What is expected: Your reply should hold every entry below exactly as written and none of the pictures.

Given records:
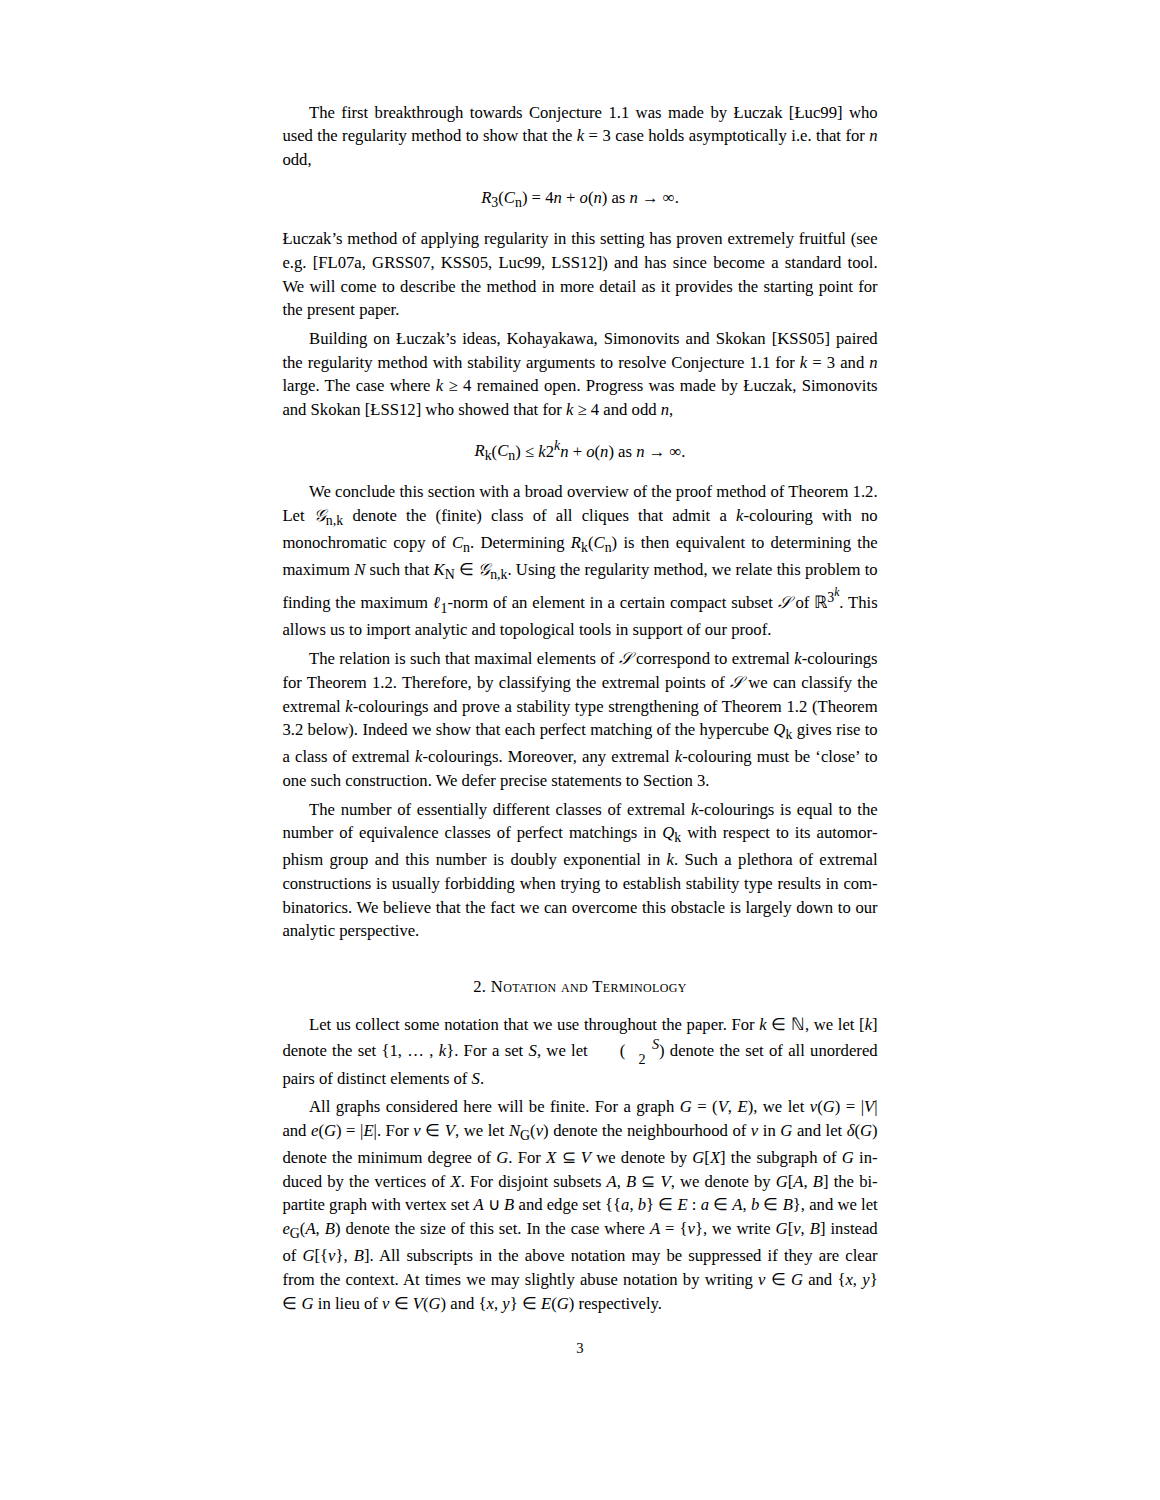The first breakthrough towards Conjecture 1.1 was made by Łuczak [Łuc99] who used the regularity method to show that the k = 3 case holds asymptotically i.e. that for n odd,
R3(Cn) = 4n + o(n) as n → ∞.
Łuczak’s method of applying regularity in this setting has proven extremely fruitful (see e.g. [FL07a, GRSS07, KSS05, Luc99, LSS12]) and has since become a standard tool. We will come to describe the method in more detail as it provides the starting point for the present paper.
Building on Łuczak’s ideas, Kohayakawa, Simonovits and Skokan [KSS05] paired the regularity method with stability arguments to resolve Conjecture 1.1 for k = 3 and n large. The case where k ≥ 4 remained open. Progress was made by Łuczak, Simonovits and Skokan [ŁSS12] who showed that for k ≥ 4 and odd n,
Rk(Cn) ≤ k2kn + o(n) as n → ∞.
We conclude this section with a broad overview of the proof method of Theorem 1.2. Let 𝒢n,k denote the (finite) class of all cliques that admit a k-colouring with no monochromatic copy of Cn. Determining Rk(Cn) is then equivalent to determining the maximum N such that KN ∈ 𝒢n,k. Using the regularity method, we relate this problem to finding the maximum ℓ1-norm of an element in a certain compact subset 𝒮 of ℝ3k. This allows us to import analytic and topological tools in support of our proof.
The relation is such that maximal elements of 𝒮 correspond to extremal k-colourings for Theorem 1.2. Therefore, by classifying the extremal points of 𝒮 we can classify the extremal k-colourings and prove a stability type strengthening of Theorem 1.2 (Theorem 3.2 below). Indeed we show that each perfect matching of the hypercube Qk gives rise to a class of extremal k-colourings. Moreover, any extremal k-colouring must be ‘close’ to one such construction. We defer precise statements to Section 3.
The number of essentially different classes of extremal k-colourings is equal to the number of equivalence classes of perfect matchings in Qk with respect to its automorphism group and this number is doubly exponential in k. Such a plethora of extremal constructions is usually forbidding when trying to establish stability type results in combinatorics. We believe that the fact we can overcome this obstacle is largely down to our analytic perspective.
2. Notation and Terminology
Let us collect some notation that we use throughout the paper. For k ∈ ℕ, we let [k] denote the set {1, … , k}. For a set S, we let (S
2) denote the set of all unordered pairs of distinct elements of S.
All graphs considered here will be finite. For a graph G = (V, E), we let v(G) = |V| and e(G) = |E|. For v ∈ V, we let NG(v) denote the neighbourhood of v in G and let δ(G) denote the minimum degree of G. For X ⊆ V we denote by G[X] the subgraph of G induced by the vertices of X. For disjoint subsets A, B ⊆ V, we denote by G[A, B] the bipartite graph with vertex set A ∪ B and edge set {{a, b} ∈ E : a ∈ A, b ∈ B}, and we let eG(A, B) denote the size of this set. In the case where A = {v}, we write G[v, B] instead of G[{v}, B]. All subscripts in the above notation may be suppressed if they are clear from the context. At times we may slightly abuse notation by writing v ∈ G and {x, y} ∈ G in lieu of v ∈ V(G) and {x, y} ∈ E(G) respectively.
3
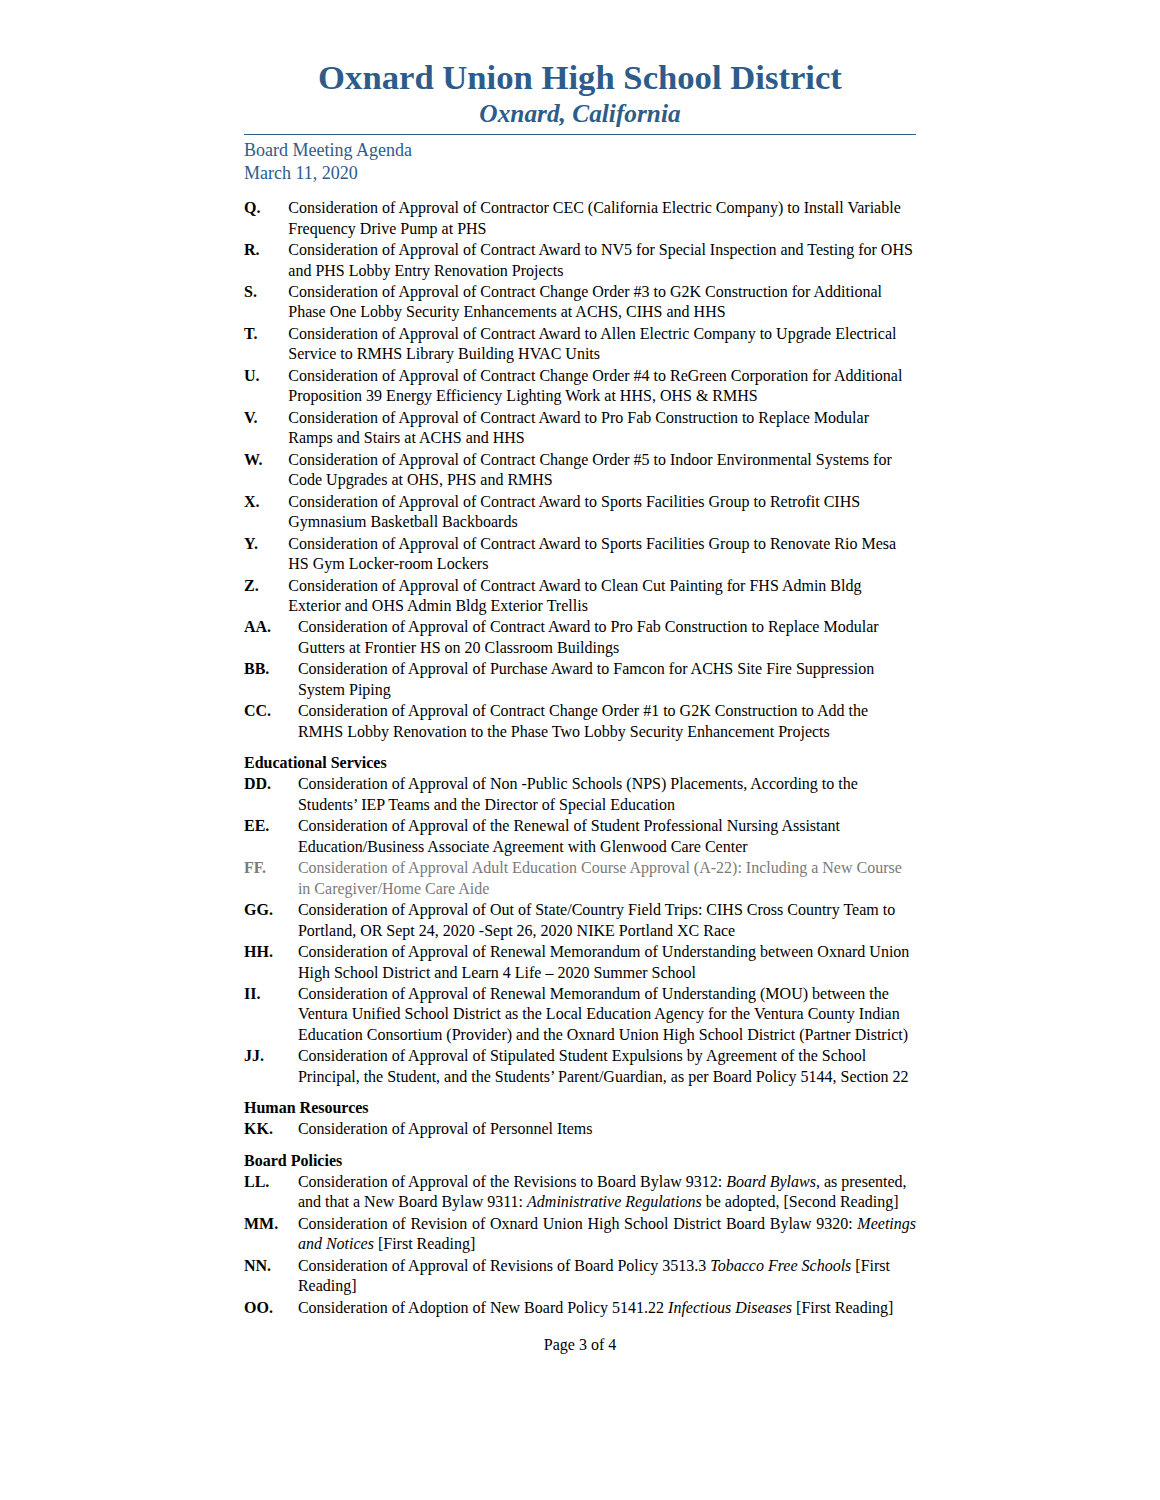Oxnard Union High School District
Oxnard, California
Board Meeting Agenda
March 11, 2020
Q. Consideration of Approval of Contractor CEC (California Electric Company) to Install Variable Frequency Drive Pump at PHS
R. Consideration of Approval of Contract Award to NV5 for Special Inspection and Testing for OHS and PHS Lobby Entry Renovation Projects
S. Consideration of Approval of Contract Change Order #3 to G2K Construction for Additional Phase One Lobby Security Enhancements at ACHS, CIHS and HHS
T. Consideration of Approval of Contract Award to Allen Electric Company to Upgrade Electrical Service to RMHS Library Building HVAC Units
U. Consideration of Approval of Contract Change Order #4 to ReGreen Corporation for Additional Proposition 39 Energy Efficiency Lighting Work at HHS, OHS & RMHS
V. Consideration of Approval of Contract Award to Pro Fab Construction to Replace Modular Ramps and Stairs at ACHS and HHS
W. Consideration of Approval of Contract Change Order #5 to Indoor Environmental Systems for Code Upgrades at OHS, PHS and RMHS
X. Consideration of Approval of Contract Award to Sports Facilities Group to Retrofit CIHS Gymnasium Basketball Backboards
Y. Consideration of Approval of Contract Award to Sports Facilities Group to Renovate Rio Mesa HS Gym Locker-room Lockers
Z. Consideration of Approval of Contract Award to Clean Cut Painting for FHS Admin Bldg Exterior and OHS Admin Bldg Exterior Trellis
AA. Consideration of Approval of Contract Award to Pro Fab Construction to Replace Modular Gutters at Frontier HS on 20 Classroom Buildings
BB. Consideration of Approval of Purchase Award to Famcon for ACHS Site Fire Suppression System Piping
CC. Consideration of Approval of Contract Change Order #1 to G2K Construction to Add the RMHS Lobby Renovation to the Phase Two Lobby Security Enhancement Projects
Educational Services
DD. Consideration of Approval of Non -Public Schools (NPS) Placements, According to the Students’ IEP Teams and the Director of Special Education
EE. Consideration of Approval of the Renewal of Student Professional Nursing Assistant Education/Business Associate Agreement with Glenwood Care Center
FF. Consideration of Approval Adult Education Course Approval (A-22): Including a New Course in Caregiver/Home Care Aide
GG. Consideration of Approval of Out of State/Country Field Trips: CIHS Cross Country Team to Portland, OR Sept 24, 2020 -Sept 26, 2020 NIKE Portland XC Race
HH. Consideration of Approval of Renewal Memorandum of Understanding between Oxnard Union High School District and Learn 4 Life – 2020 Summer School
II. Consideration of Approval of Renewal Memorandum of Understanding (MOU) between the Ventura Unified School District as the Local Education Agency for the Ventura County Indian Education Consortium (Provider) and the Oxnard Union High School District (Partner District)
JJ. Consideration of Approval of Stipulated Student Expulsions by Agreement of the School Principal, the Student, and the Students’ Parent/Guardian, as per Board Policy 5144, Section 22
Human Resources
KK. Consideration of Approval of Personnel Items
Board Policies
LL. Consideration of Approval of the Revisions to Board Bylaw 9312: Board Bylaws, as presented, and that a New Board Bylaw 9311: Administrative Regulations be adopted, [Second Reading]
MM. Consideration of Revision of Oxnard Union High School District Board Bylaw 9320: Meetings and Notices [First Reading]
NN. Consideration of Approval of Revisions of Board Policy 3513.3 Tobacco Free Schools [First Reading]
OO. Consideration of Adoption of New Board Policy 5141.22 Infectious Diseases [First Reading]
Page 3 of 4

Answer section:
The first breakthrough towards Conjecture 1.1 was made by Łuczak [Łuc99] who used the regularity method to show that the k = 3 case holds asymptotically i.e. that for n odd,
R3(Cn) = 4n + o(n) as n → ∞.
Łuczak’s method of applying regularity in this setting has proven extremely fruitful (see e.g. [FL07a, GRSS07, KSS05, Luc99, LSS12]) and has since become a standard tool. We will come to describe the method in more detail as it provides the starting point for the present paper.
Building on Łuczak’s ideas, Kohayakawa, Simonovits and Skokan [KSS05] paired the regularity method with stability arguments to resolve Conjecture 1.1 for k = 3 and n large. The case where k ≥ 4 remained open. Progress was made by Łuczak, Simonovits and Skokan [ŁSS12] who showed that for k ≥ 4 and odd n,
Rk(Cn) ≤ k2kn + o(n) as n → ∞.
We conclude this section with a broad overview of the proof method of Theorem 1.2. Let 𝒢n,k denote the (finite) class of all cliques that admit a k-colouring with no monochromatic copy of Cn. Determining Rk(Cn) is then equivalent to determining the maximum N such that KN ∈ 𝒢n,k. Using the regularity method, we relate this problem to finding the maximum ℓ1-norm of an element in a certain compact subset 𝒮 of ℝ3k. This allows us to import analytic and topological tools in support of our proof.
The relation is such that maximal elements of 𝒮 correspond to extremal k-colourings for Theorem 1.2. Therefore, by classifying the extremal points of 𝒮 we can classify the extremal k-colourings and prove a stability type strengthening of Theorem 1.2 (Theorem 3.2 below). Indeed we show that each perfect matching of the hypercube Qk gives rise to a class of extremal k-colourings. Moreover, any extremal k-colouring must be ‘close’ to one such construction. We defer precise statements to Section 3.
The number of essentially different classes of extremal k-colourings is equal to the number of equivalence classes of perfect matchings in Qk with respect to its automorphism group and this number is doubly exponential in k. Such a plethora of extremal constructions is usually forbidding when trying to establish stability type results in combinatorics. We believe that the fact we can overcome this obstacle is largely down to our analytic perspective.
2. Notation and Terminology
Let us collect some notation that we use throughout the paper. For k ∈ ℕ, we let [k] denote the set {1, … , k}. For a set S, we let (S
2) denote the set of all unordered pairs of distinct elements of S.
All graphs considered here will be finite. For a graph G = (V, E), we let v(G) = |V| and e(G) = |E|. For v ∈ V, we let NG(v) denote the neighbourhood of v in G and let δ(G) denote the minimum degree of G. For X ⊆ V we denote by G[X] the subgraph of G induced by the vertices of X. For disjoint subsets A, B ⊆ V, we denote by G[A, B] the bipartite graph with vertex set A ∪ B and edge set {{a, b} ∈ E : a ∈ A, b ∈ B}, and we let eG(A, B) denote the size of this set. In the case where A = {v}, we write G[v, B] instead of G[{v}, B]. All subscripts in the above notation may be suppressed if they are clear from the context. At times we may slightly abuse notation by writing v ∈ G and {x, y} ∈ G in lieu of v ∈ V(G) and {x, y} ∈ E(G) respectively.
3
Oxnard Union High School District
Oxnard, California
Board Meeting Agenda
March 11, 2020
Q. Consideration of Approval of Contractor CEC (California Electric Company) to Install Variable Frequency Drive Pump at PHS
R. Consideration of Approval of Contract Award to NV5 for Special Inspection and Testing for OHS and PHS Lobby Entry Renovation Projects
S. Consideration of Approval of Contract Change Order #3 to G2K Construction for Additional Phase One Lobby Security Enhancements at ACHS, CIHS and HHS
T. Consideration of Approval of Contract Award to Allen Electric Company to Upgrade Electrical Service to RMHS Library Building HVAC Units
U. Consideration of Approval of Contract Change Order #4 to ReGreen Corporation for Additional Proposition 39 Energy Efficiency Lighting Work at HHS, OHS & RMHS
V. Consideration of Approval of Contract Award to Pro Fab Construction to Replace Modular Ramps and Stairs at ACHS and HHS
W. Consideration of Approval of Contract Change Order #5 to Indoor Environmental Systems for Code Upgrades at OHS, PHS and RMHS
X. Consideration of Approval of Contract Award to Sports Facilities Group to Retrofit CIHS Gymnasium Basketball Backboards
Y. Consideration of Approval of Contract Award to Sports Facilities Group to Renovate Rio Mesa HS Gym Locker-room Lockers
Z. Consideration of Approval of Contract Award to Clean Cut Painting for FHS Admin Bldg Exterior and OHS Admin Bldg Exterior Trellis
AA. Consideration of Approval of Contract Award to Pro Fab Construction to Replace Modular Gutters at Frontier HS on 20 Classroom Buildings
BB. Consideration of Approval of Purchase Award to Famcon for ACHS Site Fire Suppression System Piping
CC. Consideration of Approval of Contract Change Order #1 to G2K Construction to Add the RMHS Lobby Renovation to the Phase Two Lobby Security Enhancement Projects
Educational Services
DD. Consideration of Approval of Non -Public Schools (NPS) Placements, According to the Students’ IEP Teams and the Director of Special Education
EE. Consideration of Approval of the Renewal of Student Professional Nursing Assistant Education/Business Associate Agreement with Glenwood Care Center
FF. Consideration of Approval Adult Education Course Approval (A-22): Including a New Course in Caregiver/Home Care Aide
GG. Consideration of Approval of Out of State/Country Field Trips: CIHS Cross Country Team to Portland, OR Sept 24, 2020 -Sept 26, 2020 NIKE Portland XC Race
HH. Consideration of Approval of Renewal Memorandum of Understanding between Oxnard Union High School District and Learn 4 Life – 2020 Summer School
II. Consideration of Approval of Renewal Memorandum of Understanding (MOU) between the Ventura Unified School District as the Local Education Agency for the Ventura County Indian Education Consortium (Provider) and the Oxnard Union High School District (Partner District)
JJ. Consideration of Approval of Stipulated Student Expulsions by Agreement of the School Principal, the Student, and the Students’ Parent/Guardian, as per Board Policy 5144, Section 22
Human Resources
KK. Consideration of Approval of Personnel Items
Board Policies
LL. Consideration of Approval of the Revisions to Board Bylaw 9312: Board Bylaws, as presented, and that a New Board Bylaw 9311: Administrative Regulations be adopted, [Second Reading]
MM. Consideration of Revision of Oxnard Union High School District Board Bylaw 9320: Meetings and Notices [First Reading]
NN. Consideration of Approval of Revisions of Board Policy 3513.3 Tobacco Free Schools [First Reading]
OO. Consideration of Adoption of New Board Policy 5141.22 Infectious Diseases [First Reading]
Page 3 of 4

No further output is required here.